Berry Petroleum

Capital Expenditure and Future Plans

Capex Data

Berry Petroleum has set a 2008 capital budget of $295 million. At this level of investment in 2008, the Company expects to drill over 390 producing wells and is targeting 2008 production to average approximately 30,000 BOE/d. Total proved reserve additions are projected to be approximately 30 million BOE which will result in an estimated finding and development cost of under $10.00 per BOE.

Highlights of the 2008 budget include:
• $173 million for heavy oil projects including the full-scale development of the North Midway diatomite, continued expansions at Poso Creek, South Midway and Brundage Canyon as well as appraisal drilling at Lake Canyon in the Uinta basin.
• $122 million targeting natural gas production growth in the Piceance and DJ assets, including infrastructure investments to aid in the long-term development of these assets.

Future Plans

2008 Plans

Oil Investments
In its North Midway diatomite asset, Berry will drill approximately 115 of the remaining 600 well locations and will invest in the steam generation and other infrastructure necessary for its five-year development plan. The Company will continue development at Poso Creek by drilling over 30 new wells and expanding the facilities needed for subsequent production increases. Berry is now exploiting the deeper down-dip flanks at South Midway and plans to drill 15 horizontal producing wells and 10 vertical wells for continuous steam injection into these flanks. At Brundage Canyon, the Company will drill its remaining 40-acre locations, assess the potential of additional downspacing and extend the southern development of the field into the Ashley Forest. Berry also intends to do additional appraisal drilling of the Green River oil trend in the adjacent Lake Canyon area to better define its development potential.

Gas Investments
Berry has significantly improved its drilling performance in its Piceance assets over the course of 2007 and is currently adding a fourth rig for year-round operations. In 2008, the Company plans to drill and complete 60 wells at depths ranging from 9,500 to 12,000 feet on its Garden Gulch and N. Parachute Ranch acreage. Berry will also continue to invest in infrastructure here to improve access and to capture operational efficiencies. In its DJ assets Berry will add approximately 70 new wells and install 150 pumping units to maintain production near the current level of 19 MMcf/d.

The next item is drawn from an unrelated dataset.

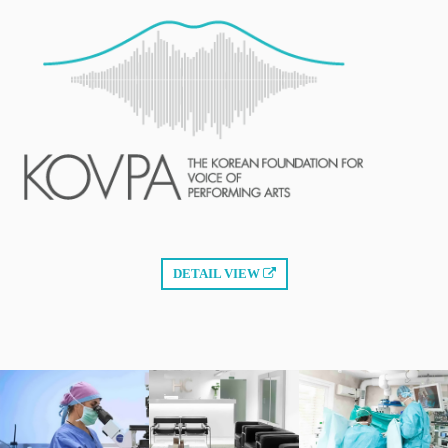
DETAIL VIEW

As the Company has previously noted, its 2008 net income is relatively insensitive to natural gas prices company-wide, given its significant natural gas consumption for steaming operations in California and the existing 2008 natural gas hedges. In 2008, the Company estimates that a $1.00 per MMBtu change in NYMEX Henry Hub natural gas price would result in less than a $3 million change in annual net income.